誘惑前夜~極あま弁護士の溺愛ルームシェア~
「恥ずかしながら、東京に出てきたのは、なんとなくなんです。あのまま父のレストランを手伝ってもよかったけれど、十代の半ばまでいた東京がなんとなく懐かしくなって……父が再婚したのなら、私が側にいなくてもいいだろうって、それでなんとなく出てきて……」
改めて口で説明すると少し恥ずかしいが、これが自分の正直な気持ちなのだ。それに嘘をついたって、聡い閑に誤魔化しは通用しないことはわかっている。

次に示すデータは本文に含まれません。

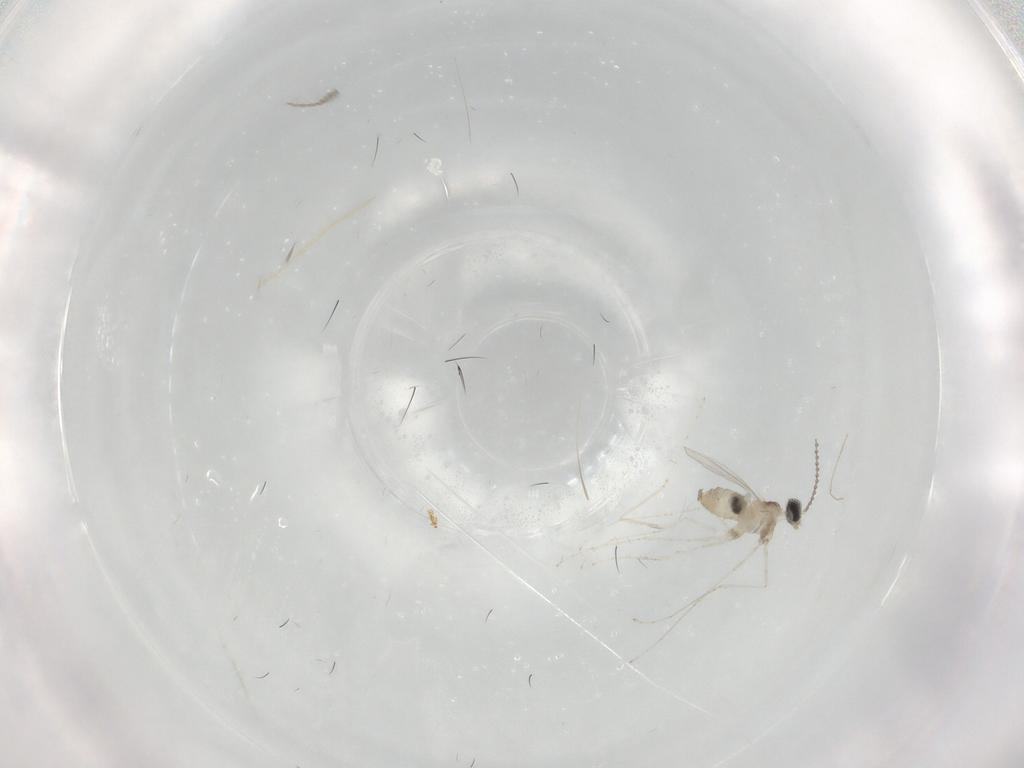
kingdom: Animalia
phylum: Arthropoda
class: Insecta
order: Diptera
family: Cecidomyiidae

「なんとなく出てきたんだから……帰ろうかなって……」
そう口にしながら、小春の表情はどんよりと暗くなってしまった。
「……帰りたくなさそうだ」
「…………」
閑の指摘に、小春は口ごもる。
確かに彼の言うとおり、自分は“帰りたくない”と思っている。
だが人に説明できる、理由がない。
夢や目標があって、どうしても東京にいたいという理由があるなら、まだしも、なんとなくでは言い訳にならないではないか。だから帰るしかないのだろうと、自分に言い聞かせている。
それに父だって、中本のおじさんだって、それを望むだろう……。